What are the main personas for Hosted Control Planes?

  • Cluster Service Provider: The user hosting cluster control planes, responsible for up-time. UI for fleet-wide alerts, configuring infrastructure provider account to host control planes in, user provisioned infra (host awareness of available compute), where to pull VMs from. Has cluster-admin on the management cluster.

  • Cluster Service Consumer: The user is empowered to request control planes, request workers, and drive upgrades or modify the externalized configuration. Likely not empowered to manage or access cloud credentials or infrastructure encryption keys.

  • Cluster Instance Admin: The user with a cluster-admin role in the Hosted Cluster, but may have no power over when/how the cluster is upgraded or configured. May see some configuration projected into the cluster in a read-only fashion.

  • Cluster Instance User: Maps to a developer today in standalone OCP. They will not have a view or insight into OperatorHub, Machines, etc.

Hosted Control Planes Concepts

  • HostedCluster: Represents the cluster and in particular the control plane components that will be "hosted" in the management cluster. This object defines the OpenShift release used by the control plane among with other parameters you can configure.

  • NodePool: Represents the workers part of our HostedCluster. Its spec contains the following elements:

    • Release image: Specifies the OpenShift release to be used by worker nodes, which might be different from the one specified in the hosted cluster. The releases must follow the Kubernetes skew policy.

■ ■ ■ ■ ■ ■ ■

*Problem to solve*
Answer these questions from the Hosted Control Planes text.
(a) Which persona has cluster-admin on the management cluster?
(b) What does the Cluster Instance User map to in standalone OCP?
(c) What policy must the NodePool release image follow?

*Data under study*

■ ■ ■ ■ ■ ■ ■

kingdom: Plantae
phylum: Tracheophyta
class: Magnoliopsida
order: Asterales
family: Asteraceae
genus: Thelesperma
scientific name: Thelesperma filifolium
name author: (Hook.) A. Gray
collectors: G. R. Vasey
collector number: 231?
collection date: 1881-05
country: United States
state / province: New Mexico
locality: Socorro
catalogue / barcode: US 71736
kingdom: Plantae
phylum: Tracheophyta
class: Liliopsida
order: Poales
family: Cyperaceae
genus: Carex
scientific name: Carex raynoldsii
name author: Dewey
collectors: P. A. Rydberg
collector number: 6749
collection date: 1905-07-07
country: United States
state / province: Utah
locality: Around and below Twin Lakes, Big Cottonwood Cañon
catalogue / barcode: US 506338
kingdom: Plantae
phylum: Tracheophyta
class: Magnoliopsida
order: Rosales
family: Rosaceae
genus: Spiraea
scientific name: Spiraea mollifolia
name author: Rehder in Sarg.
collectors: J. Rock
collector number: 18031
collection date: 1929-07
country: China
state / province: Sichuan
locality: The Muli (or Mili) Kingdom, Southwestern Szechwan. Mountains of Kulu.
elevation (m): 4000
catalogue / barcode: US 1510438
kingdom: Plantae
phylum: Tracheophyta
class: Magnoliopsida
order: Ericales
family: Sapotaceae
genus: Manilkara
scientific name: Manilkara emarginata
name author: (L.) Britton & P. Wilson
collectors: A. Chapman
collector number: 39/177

■ ■ ■ ■ ■ ■ ■

*Exercise result*
(a) The Cluster Service Provider.
(b) A developer.
(c) The Kubernetes skew policy.